Humberto, a father of three and grandfather of four, has worn many hats in his life. After years of lean living, he opened a food stand in Piura´s busy central market. Each morning he made ceviche, a popular Peruvian dish made of fish marinated in lime juice. Over the years he amassed a loyal following of clients. However, his business was limited because he was serving his food from a small cart with very little room for the people to eat. With his first loan, he purchased a larger cart that had seating space for six. Because the cart was more visible, he also attracted new clients. Now, he serves more than 350 people daily!
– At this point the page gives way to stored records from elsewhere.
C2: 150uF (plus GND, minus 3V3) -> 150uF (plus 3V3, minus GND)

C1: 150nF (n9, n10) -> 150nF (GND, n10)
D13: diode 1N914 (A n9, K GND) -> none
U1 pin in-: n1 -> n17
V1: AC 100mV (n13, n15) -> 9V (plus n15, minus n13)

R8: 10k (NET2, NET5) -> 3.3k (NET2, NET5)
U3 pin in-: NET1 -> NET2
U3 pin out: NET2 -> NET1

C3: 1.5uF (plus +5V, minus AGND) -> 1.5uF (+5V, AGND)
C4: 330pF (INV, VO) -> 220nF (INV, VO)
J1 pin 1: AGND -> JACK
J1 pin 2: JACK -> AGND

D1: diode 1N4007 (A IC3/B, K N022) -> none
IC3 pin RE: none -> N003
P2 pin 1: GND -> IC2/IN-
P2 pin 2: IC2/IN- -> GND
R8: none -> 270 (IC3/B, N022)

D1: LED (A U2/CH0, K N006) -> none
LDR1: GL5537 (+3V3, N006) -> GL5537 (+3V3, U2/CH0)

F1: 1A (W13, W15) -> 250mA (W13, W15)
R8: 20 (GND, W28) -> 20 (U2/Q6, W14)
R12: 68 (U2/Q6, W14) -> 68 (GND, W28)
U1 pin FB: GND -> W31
Humberto has also benefited from the business workshops he attends as part of the lending process. In these classes, he has learned how to manage his income. He decided he needed to invest some of the money he was earning in a new business. He and his wife used a $4000 loan to purchase a taxi that they rent to a driver each day. The business has been so successful they have since purchased three additional taxis, and between the two companies they have eight employees working for them. They now feel at peace because they are financially secure and no longer have to worry about having enough to meet their basic needs and they will be able to take care of themselves when they can no longer work.
Humberto attributes much of his current success to the loans and training he received from Eagle Condor. “I am so grateful,” he said. I am not the only person that has been blessed by the loans I have received. All of our victories are shared with our family.”
Project: Salkantay School – Cusco, Peru
ECH is supporting the Salkantay School with materials and educational supervision. Salkantay is located 10 km from Cuzco in the hills above Sacsaywaman. Past and ongoing projects include greenhouses, school and community bathrooms, 30 family bathrooms, school greenhouse, water projects, fish project, town plaza with fountain and grass, community kitchen, computer lab, library, and improved classrooms. For three years, ECH helped the community by providing teachers in K, 3-4 and 5-6 grades. The lives of the villagers have changed because of the influence of many volunteer expeditioners and interns.
Project: Yantalo – Peru
In partnership with the Yantalo Foundation, ECH expedition participants have worked on the construction of the Yantalo Clinic. Project work included: cement frame construction and disassembly, organizing, shaping, and cutting rebar and wire work for cement frames, preparing frames for cement pouring, etc. ECH has also delivered humanitarian donations to local elementary school and dug and planted Yucca trees for reforesting.